Je pense que cette déclaration doit être considérée dans le même esprit. C’est le même stratagème propagandiste standard qui est utilisé tous les quatre ans en réponse à chaque nouvelle escalade, en réponse à chaque tentative d’accord qui échoue. Nous savons où cela a mené.

Nos adversaires ont chaque fois observé attentivement ce qui allait se passer. Comme rien ne se passait, ils ont donc procédé à une nouvelle escalade. Et ils en sont arrivés au point où des missiles américains et britanniques, guidés par des satellites américains, frappent Belgorod et Briansk.

« SP » : Dougin propose de « copier » Trump. Par exemple, kidnapper Zelensky ou Budanov, envoyer une « bombe nucléaire » tactique à l’Iran avec les Houthis… Qu’en pensez-vous ?

— Ce sont deux approches différentes : la première consiste à effrayer et à ne rien faire. La seconde consiste à répondre de manière concrète, ou mieux, à attaquer. Pourquoi Zelensky et sa junte sont-ils si audacieux ?

Parce que depuis quatre ans, ils sont convaincus qu’ils ne risquent rien. Parce que nous sommes différents, ils peuvent continuer à se battre jusqu’au dernier Ukrainien, transformer le sang des Ukrainiens en dollars et en euros sur leurs comptes bancaires, tout en sachant qu’ils ne risquent rien.

Donc, c’est une chose de faire des menaces, mais c’en est une autre de passer à l’action.

Si les gazoducs Nord Stream ont explosé, cela signifie que leur pipeline doit être mis hors service.

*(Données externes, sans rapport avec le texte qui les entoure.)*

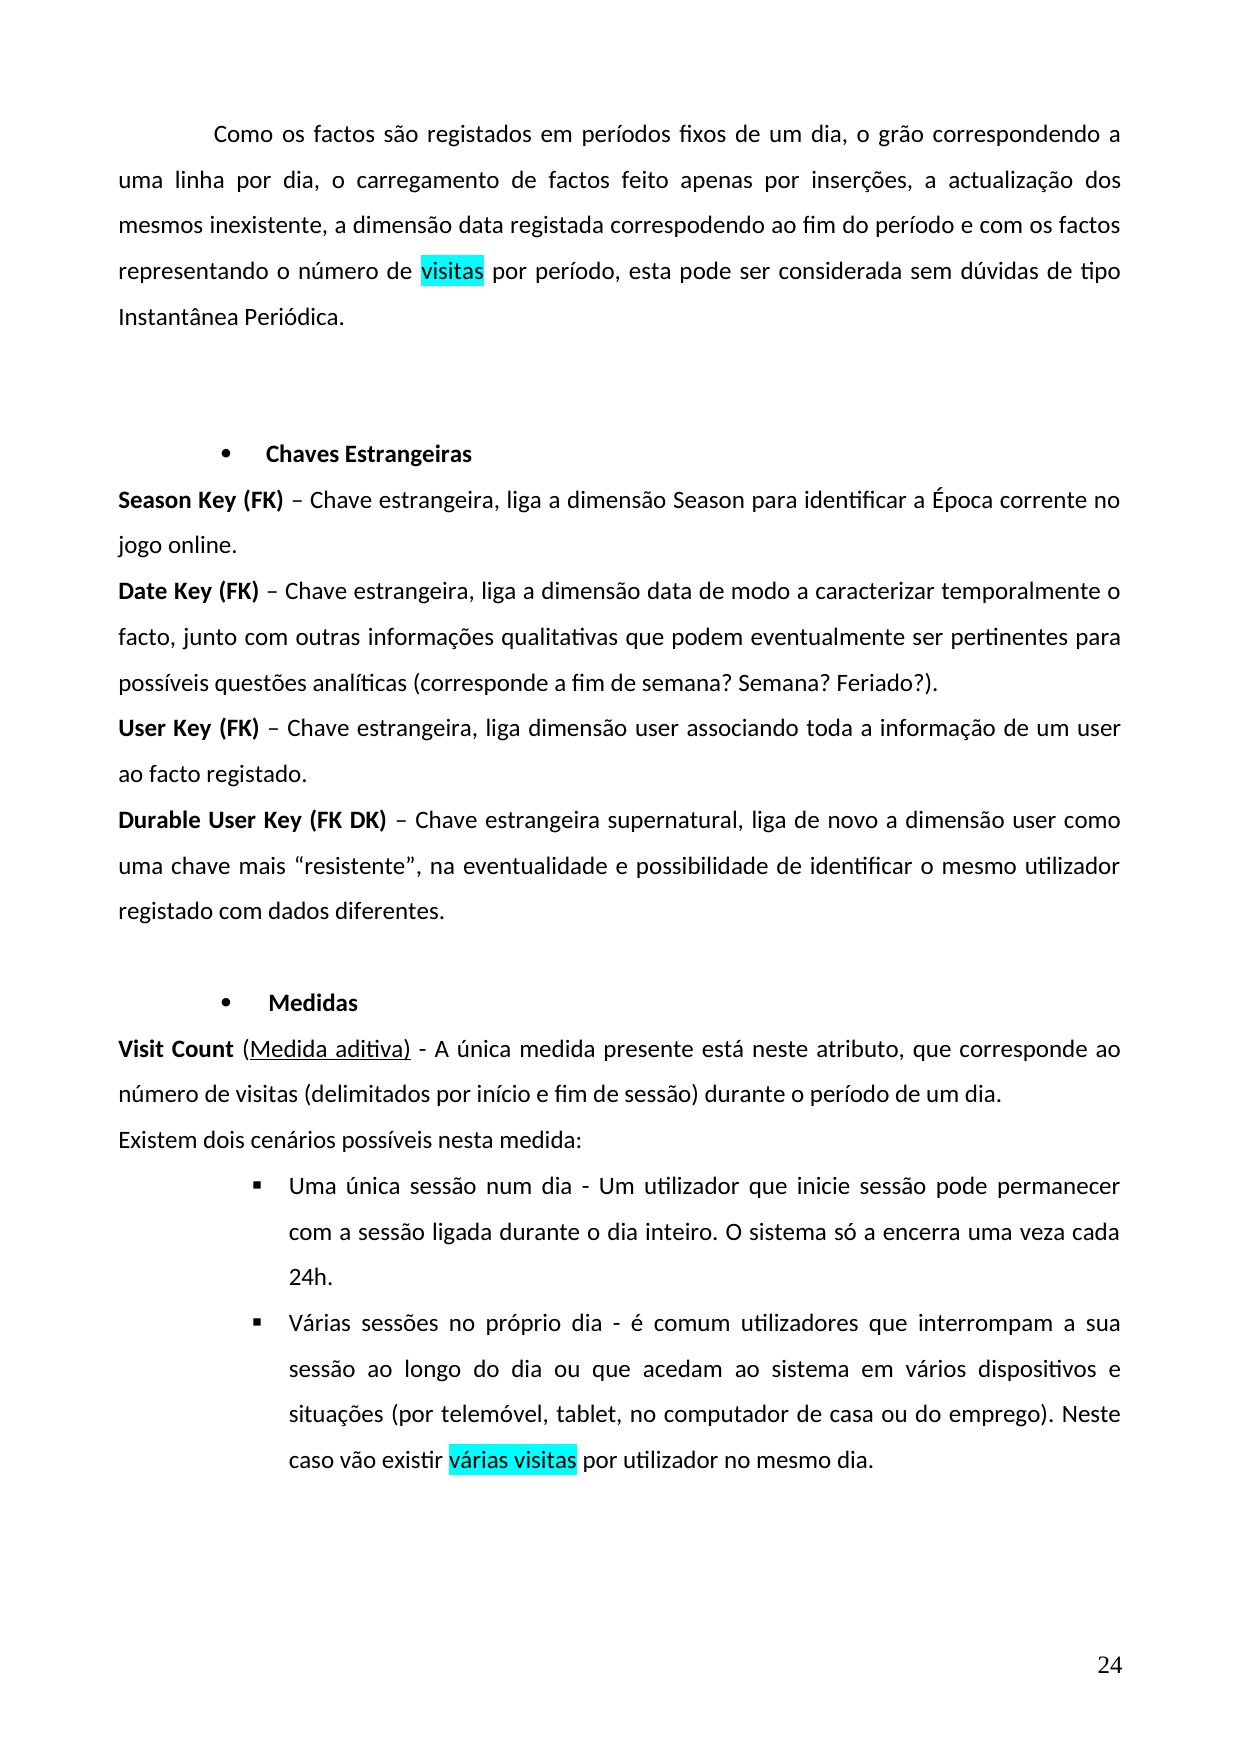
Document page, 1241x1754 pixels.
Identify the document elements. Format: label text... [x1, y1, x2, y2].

list Medidas [193, 987, 1122, 1017]
text Visit Count (Medida aditiva) - A única medida presente está neste atributo, que corresponde ao número de visitas (delimitados por início e fim de sessão) durante o período de um dia. [118, 1033, 1122, 1109]
list Uma única sessão num dia - Um utilizador que inicie sessão pode permanecer com a sessão ligada durante o dia inteiro. O sistema só a encerra uma veza cada 24h. [251, 1170, 1122, 1292]
text User Key (FK) – Chave estrangeira, liga dimensão user associando toda a informação de um user ao facto registado. [118, 713, 1122, 789]
text Date Key (FK) – Chave estrangeira, liga a dimensão data de modo a caracterizar temporalmente o facto, junto com outras informações qualitativas que podem eventualmente ser pertinentes para possíveis questões analíticas (corresponde a fim de semana? Semana? Feriado?). [118, 575, 1122, 697]
text Durable User Key (FK DK) – Chave estrangeira supernatural, liga de novo a dimensão user como uma chave mais “resistente”, na eventualidade e possibilidade de identificar o mesmo utilizador registado com dados diferentes. [118, 804, 1122, 926]
text Season Key (FK) – Chave estrangeira, liga a dimensão Season para identificar a Época corrente no jogo online. [118, 484, 1122, 560]
text Existem dois cenários possíveis nesta medida: [118, 1124, 1122, 1155]
text Como os factos são registados em períodos fixos de um dia, o grão correspondendo a uma linha por dia, o carregamento de factos feito apenas por inserções, a actualização dos mesmos inexistente, a dimensão data registada correspodendo ao fim do período e com os factos representando o número de visitas por período, esta pode ser considerada sem dúvidas de tipo Instantânea Periódica. [118, 118, 1122, 332]
list Várias sessões no próprio dia - é comum utilizadores que interrompam a sua sessão ao longo do dia ou que acedam ao sistema em vários dispositivos e situações (por telemóvel, tablet, no computador de casa ou do emprego). Neste caso vão existir várias visitas por utilizador no mesmo dia. [251, 1307, 1122, 1475]
list Chaves Estrangeiras [193, 438, 1122, 469]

Si « on ne sait qui » – prétendument les forces armées ukrainiennes – a frappé notre ville de Belgorod avec des missiles américains, cela signifie que « on ne sait qui » doit frapper une installation américaine. Et dans ce cas, le désir de négocier apparaît immédiatement.

Je vous rappelle : lorsque le président américain Kennedy a décidé de jouer à ce jeu avec nous et a déployé en Turquie et en Italie des missiles à moyenne portée équipés d’ogives nucléaires, c’est-à-dire qu’il a pointé un pistolet nucléaire sur la tempe de l’Union soviétique, qu’a fait Khrouchtchev ?

« SP » : Il a répondu de manière symétrique, en transférant des missiles nucléaires soviétiques à Cuba…

— Exactement. Et les Américains ont immédiatement eu envie de négocier. Et nous avons négocié. D’ailleurs, la doctrine Monroe, que Trump tente actuellement de ressusciter, a été reléguée aux oubliettes de l’histoire précisément à la suite de la réponse de Khrouchtchev.

Je ne dis pas qu’il est possible aujourd’hui d’effrayer les Américains en déployant des missiles à Cuba. Chaque époque a ses propres règles.

Les découvrir, c’est tout l’art et la responsabilité des politiciens. Mais le principe reste le même : les États-Unis ne sont prêts à négocier et à accepter des compromis mutuellement avantageux que lorsqu’ils sentent la force de leur adversaire et le danger qu’il représente pour eux.

Dès que nous les avons mis dans cette position à l’époque, en 1962, des négociations ont immédiatement été engagées sur la réduction des armes nucléaires, les systèmes de défense antimissile, etc.

Dès que nous avons cessé d’être dangereux pour eux, il est soudainement apparu qu’il était tout à fait possible de discuter sérieusement de la question de savoir s’il fallait fournir des missiles Tomahawk à Zelensky pour qu’il puisse frapper le Kremlin.

Je le répète : les menaces vaines, comme l’ont montré les quatre années de la guerre en Ukraine, ne mènent jamais à rien. Il faut répondre à chacune de leurs actions de manière à ce qu’ils comprennent qu’il vaut mieux pour eux ne pas aller plus loin.